>> begin

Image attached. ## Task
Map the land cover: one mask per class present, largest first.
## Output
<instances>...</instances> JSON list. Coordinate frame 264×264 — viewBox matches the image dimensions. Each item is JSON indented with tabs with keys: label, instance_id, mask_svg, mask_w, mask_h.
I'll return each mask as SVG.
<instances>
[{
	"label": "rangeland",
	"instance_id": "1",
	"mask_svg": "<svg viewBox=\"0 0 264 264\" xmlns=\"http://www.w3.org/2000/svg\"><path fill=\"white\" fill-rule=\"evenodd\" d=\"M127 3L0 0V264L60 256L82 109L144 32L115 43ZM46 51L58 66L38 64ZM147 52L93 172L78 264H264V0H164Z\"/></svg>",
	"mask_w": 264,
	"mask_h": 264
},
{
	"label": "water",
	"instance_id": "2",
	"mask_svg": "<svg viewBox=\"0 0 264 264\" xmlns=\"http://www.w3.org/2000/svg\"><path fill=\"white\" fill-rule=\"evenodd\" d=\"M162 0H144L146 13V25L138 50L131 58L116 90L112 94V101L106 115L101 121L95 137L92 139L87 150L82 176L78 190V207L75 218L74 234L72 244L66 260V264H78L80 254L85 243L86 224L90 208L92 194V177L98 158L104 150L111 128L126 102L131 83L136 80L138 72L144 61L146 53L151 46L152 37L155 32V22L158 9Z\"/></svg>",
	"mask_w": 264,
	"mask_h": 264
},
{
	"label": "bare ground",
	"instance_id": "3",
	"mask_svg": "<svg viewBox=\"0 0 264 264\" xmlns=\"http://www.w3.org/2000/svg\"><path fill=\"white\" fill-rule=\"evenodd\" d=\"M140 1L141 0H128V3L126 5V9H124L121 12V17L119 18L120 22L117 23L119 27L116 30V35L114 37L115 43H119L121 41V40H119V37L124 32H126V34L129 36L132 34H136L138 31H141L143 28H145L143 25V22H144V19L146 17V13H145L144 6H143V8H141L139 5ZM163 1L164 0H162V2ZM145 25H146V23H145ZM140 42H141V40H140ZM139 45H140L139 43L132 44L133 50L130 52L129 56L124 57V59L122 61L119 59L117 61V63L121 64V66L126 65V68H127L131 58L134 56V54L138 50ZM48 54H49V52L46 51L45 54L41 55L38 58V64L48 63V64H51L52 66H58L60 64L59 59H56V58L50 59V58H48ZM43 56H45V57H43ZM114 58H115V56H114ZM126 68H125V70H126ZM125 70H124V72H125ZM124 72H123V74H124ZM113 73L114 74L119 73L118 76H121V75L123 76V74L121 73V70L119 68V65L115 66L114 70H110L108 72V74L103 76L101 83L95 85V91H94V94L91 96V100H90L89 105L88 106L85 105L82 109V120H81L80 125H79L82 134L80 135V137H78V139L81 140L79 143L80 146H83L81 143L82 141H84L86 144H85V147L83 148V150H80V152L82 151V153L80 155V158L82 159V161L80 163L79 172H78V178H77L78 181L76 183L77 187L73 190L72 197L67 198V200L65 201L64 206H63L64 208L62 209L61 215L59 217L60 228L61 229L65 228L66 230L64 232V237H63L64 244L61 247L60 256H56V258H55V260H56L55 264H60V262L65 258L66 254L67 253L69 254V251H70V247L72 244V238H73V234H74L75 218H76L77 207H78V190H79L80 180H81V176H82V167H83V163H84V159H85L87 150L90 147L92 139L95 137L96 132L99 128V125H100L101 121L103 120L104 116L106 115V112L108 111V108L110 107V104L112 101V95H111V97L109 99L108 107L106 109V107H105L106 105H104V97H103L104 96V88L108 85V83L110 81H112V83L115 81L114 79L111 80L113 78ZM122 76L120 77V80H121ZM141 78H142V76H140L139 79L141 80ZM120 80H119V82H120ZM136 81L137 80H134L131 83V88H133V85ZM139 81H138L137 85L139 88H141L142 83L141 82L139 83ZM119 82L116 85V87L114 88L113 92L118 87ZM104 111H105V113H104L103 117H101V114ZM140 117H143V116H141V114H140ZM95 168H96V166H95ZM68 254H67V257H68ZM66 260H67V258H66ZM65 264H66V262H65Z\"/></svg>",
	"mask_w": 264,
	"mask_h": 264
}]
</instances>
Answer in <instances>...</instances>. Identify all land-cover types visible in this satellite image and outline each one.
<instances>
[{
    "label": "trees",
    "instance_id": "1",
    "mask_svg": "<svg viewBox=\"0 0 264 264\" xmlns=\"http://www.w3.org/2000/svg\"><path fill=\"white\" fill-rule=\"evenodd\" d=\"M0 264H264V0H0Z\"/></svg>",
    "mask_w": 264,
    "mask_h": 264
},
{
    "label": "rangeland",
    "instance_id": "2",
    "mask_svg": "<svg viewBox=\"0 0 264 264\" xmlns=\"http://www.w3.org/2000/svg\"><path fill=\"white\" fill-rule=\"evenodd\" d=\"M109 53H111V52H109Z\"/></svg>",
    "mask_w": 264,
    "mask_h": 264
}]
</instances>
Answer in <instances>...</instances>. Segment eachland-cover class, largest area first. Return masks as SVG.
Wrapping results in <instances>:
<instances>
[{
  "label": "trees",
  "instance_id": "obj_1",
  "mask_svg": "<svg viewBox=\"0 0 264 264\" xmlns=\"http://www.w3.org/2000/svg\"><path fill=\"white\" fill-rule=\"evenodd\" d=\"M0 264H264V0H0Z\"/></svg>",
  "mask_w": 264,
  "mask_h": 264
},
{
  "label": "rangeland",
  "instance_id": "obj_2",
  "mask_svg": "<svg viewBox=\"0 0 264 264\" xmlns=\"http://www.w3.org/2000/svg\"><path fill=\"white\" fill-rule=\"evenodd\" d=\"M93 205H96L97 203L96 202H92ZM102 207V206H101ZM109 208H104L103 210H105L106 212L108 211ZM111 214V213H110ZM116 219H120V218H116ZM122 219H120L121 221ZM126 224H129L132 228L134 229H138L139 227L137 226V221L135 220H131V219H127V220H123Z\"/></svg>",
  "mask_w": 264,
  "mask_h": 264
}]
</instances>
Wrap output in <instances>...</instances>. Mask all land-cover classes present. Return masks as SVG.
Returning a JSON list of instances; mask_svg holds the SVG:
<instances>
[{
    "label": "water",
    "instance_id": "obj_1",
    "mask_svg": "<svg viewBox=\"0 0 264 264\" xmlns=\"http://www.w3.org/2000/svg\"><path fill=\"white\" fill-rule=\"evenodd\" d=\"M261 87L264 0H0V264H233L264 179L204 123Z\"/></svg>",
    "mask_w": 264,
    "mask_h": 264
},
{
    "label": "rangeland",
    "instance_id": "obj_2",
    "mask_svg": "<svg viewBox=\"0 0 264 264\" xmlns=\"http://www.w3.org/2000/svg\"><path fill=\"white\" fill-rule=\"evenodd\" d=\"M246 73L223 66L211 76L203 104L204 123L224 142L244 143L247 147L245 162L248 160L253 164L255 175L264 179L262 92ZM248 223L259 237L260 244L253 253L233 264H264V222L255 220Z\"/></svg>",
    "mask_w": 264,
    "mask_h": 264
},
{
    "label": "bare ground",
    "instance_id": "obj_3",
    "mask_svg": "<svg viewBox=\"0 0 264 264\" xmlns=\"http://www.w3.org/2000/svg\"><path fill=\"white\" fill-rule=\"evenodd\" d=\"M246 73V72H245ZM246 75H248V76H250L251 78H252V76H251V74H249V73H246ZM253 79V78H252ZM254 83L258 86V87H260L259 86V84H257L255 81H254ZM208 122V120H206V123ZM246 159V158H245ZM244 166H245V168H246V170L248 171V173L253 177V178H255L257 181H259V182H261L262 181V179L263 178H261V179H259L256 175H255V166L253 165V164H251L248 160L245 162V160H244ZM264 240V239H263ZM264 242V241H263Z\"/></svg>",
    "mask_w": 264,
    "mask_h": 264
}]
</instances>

>> end

> What the task asks:
Each record above should be restated word for word.

> Exercise response:
Image attached. ## Task
Map the land cover: one mask per class present, largest first.
## Output
<instances>...</instances> JSON list. Coordinate frame 264×264 — viewBox matches the image dimensions. Each item is JSON indented with tabs with keys: label, instance_id, mask_svg, mask_w, mask_h.
I'll return each mask as SVG.
<instances>
[{
	"label": "rangeland",
	"instance_id": "1",
	"mask_svg": "<svg viewBox=\"0 0 264 264\" xmlns=\"http://www.w3.org/2000/svg\"><path fill=\"white\" fill-rule=\"evenodd\" d=\"M127 3L0 0V264L60 256L82 109L144 32L115 43ZM46 51L58 66L38 64ZM147 52L93 172L78 264H264V0H164Z\"/></svg>",
	"mask_w": 264,
	"mask_h": 264
},
{
	"label": "water",
	"instance_id": "2",
	"mask_svg": "<svg viewBox=\"0 0 264 264\" xmlns=\"http://www.w3.org/2000/svg\"><path fill=\"white\" fill-rule=\"evenodd\" d=\"M162 0H144L146 13V25L138 50L131 58L116 90L112 94V101L106 115L101 121L95 137L92 139L87 150L82 176L78 190V207L75 218L74 234L72 244L66 260V264H78L80 254L85 243L86 224L90 208L92 194V177L98 158L104 150L111 128L126 102L131 83L136 80L138 72L144 61L146 53L151 46L152 37L155 32V22L158 9Z\"/></svg>",
	"mask_w": 264,
	"mask_h": 264
},
{
	"label": "bare ground",
	"instance_id": "3",
	"mask_svg": "<svg viewBox=\"0 0 264 264\" xmlns=\"http://www.w3.org/2000/svg\"><path fill=\"white\" fill-rule=\"evenodd\" d=\"M140 1L141 0H128V3L126 5V9H124L121 12V17L119 18L120 22L117 23L119 27L116 30V35L114 37L115 43H119L121 41V40H119V37L124 32H126V34L129 36L132 34H136L138 31H141L143 28H145L143 25V22H144V19L146 17V13H145L144 6H143V8H141L139 5ZM163 1L164 0H162V2ZM145 25H146V23H145ZM140 42H141V40H140ZM139 45H140L139 43L132 44L133 50L130 52L129 56L124 57V59L122 61L119 59L117 61V63L121 64V66L126 65V68H127L131 58L134 56V54L138 50ZM48 54H49V52L46 51L45 54L41 55L38 58V64L48 63V64H51L52 66H58L60 64L59 59H56V58L50 59V58H48ZM43 56H45V57H43ZM114 58H115V56H114ZM126 68H125V70H126ZM125 70H124V72H125ZM124 72H123V74H124ZM113 73L114 74L119 73L118 76H121V75L123 76V74L121 73V70L119 68V65L115 66L114 70H110L108 72V74L103 76L101 83L95 85V91H94V94L91 96V100H90L89 105L88 106L85 105L82 109V120H81L80 125H79L82 134L80 135V137H78V139L81 140L79 143L80 146H83L81 143L82 141H84L86 144H85V147L83 148V150H80V152L82 151V153L80 155V158L82 159V161L80 163L79 172H78V178H77L78 181L76 183L77 187L73 190L72 197L67 198V200L65 201L64 206H63L64 208L62 209L61 215L59 217L60 228L61 229L65 228L66 230L64 232V237H63L64 244L61 247L60 256H56V258H55V260H56L55 264H60V262L65 258L66 254L67 253L69 254V251H70V247L72 244V238H73V234H74L75 218H76L77 207H78V190H79L80 180H81V176H82V167H83V163H84V159H85L87 150L90 147L92 139L95 137L96 132L99 128V125H100L101 121L103 120L104 116L106 115V112L108 111V108L110 107V104L112 101V95H111V97L109 99L108 107L106 109V107H105L106 105H104V97H103L104 96V88L108 85V83L110 81H112V83L115 81L114 79L111 80L113 78ZM122 76L120 77V80H121ZM141 78H142V76H140L139 79L141 80ZM120 80H119V82H120ZM136 81L137 80H134L131 83V88H133V85ZM139 81H138L137 85L139 88H141L142 83L141 82L139 83ZM119 82L116 85V87L114 88L113 92L118 87ZM104 111H105V113H104L103 117H101V114ZM140 117H143V116H141V114H140ZM95 168H96V166H95ZM68 254H67V257H68ZM66 260H67V258H66ZM65 264H66V262H65Z\"/></svg>",
	"mask_w": 264,
	"mask_h": 264
}]
</instances>
Answer in <instances>...</instances>. Identify all land-cover types visible in this satellite image and outline each one.
<instances>
[{
    "label": "trees",
    "instance_id": "1",
    "mask_svg": "<svg viewBox=\"0 0 264 264\" xmlns=\"http://www.w3.org/2000/svg\"><path fill=\"white\" fill-rule=\"evenodd\" d=\"M0 264H264V0H0Z\"/></svg>",
    "mask_w": 264,
    "mask_h": 264
},
{
    "label": "rangeland",
    "instance_id": "2",
    "mask_svg": "<svg viewBox=\"0 0 264 264\" xmlns=\"http://www.w3.org/2000/svg\"><path fill=\"white\" fill-rule=\"evenodd\" d=\"M109 53H111V52H109Z\"/></svg>",
    "mask_w": 264,
    "mask_h": 264
}]
</instances>
Answer in <instances>...</instances>. Segment eachland-cover class, largest area first. Return masks as SVG.
Wrapping results in <instances>:
<instances>
[{
  "label": "trees",
  "instance_id": "obj_1",
  "mask_svg": "<svg viewBox=\"0 0 264 264\" xmlns=\"http://www.w3.org/2000/svg\"><path fill=\"white\" fill-rule=\"evenodd\" d=\"M0 264H264V0H0Z\"/></svg>",
  "mask_w": 264,
  "mask_h": 264
},
{
  "label": "rangeland",
  "instance_id": "obj_2",
  "mask_svg": "<svg viewBox=\"0 0 264 264\" xmlns=\"http://www.w3.org/2000/svg\"><path fill=\"white\" fill-rule=\"evenodd\" d=\"M93 205H96L97 203L96 202H92ZM102 207V206H101ZM109 208H104L103 210H105L106 212L108 211ZM111 214V213H110ZM116 219H120V218H116ZM122 219H120L121 221ZM126 224H129L132 228L134 229H138L139 227L137 226V221L135 220H131V219H127V220H123Z\"/></svg>",
  "mask_w": 264,
  "mask_h": 264
}]
</instances>
Wrap output in <instances>...</instances>. Mask all land-cover classes present. Return masks as SVG.
Returning a JSON list of instances; mask_svg holds the SVG:
<instances>
[{
    "label": "water",
    "instance_id": "obj_1",
    "mask_svg": "<svg viewBox=\"0 0 264 264\" xmlns=\"http://www.w3.org/2000/svg\"><path fill=\"white\" fill-rule=\"evenodd\" d=\"M261 87L264 0H0V264H233L264 179L204 123Z\"/></svg>",
    "mask_w": 264,
    "mask_h": 264
},
{
    "label": "rangeland",
    "instance_id": "obj_2",
    "mask_svg": "<svg viewBox=\"0 0 264 264\" xmlns=\"http://www.w3.org/2000/svg\"><path fill=\"white\" fill-rule=\"evenodd\" d=\"M246 73L223 66L211 76L203 104L204 123L224 142L244 143L247 147L245 162L248 160L253 164L255 175L264 179L262 92ZM248 223L259 237L260 244L253 253L233 264H264V222L255 220Z\"/></svg>",
    "mask_w": 264,
    "mask_h": 264
},
{
    "label": "bare ground",
    "instance_id": "obj_3",
    "mask_svg": "<svg viewBox=\"0 0 264 264\" xmlns=\"http://www.w3.org/2000/svg\"><path fill=\"white\" fill-rule=\"evenodd\" d=\"M246 73V72H245ZM246 75H248V76H250L251 78H252V76H251V74H249V73H246ZM253 79V78H252ZM254 83L258 86V87H260L259 86V84H257L255 81H254ZM208 122V120H206V123ZM246 159V158H245ZM244 166H245V168H246V170L248 171V173L253 177V178H255L257 181H259V182H261L262 181V179L263 178H261V179H259L256 175H255V166L253 165V164H251L248 160L245 162V160H244ZM264 240V239H263ZM264 242V241H263Z\"/></svg>",
    "mask_w": 264,
    "mask_h": 264
}]
</instances>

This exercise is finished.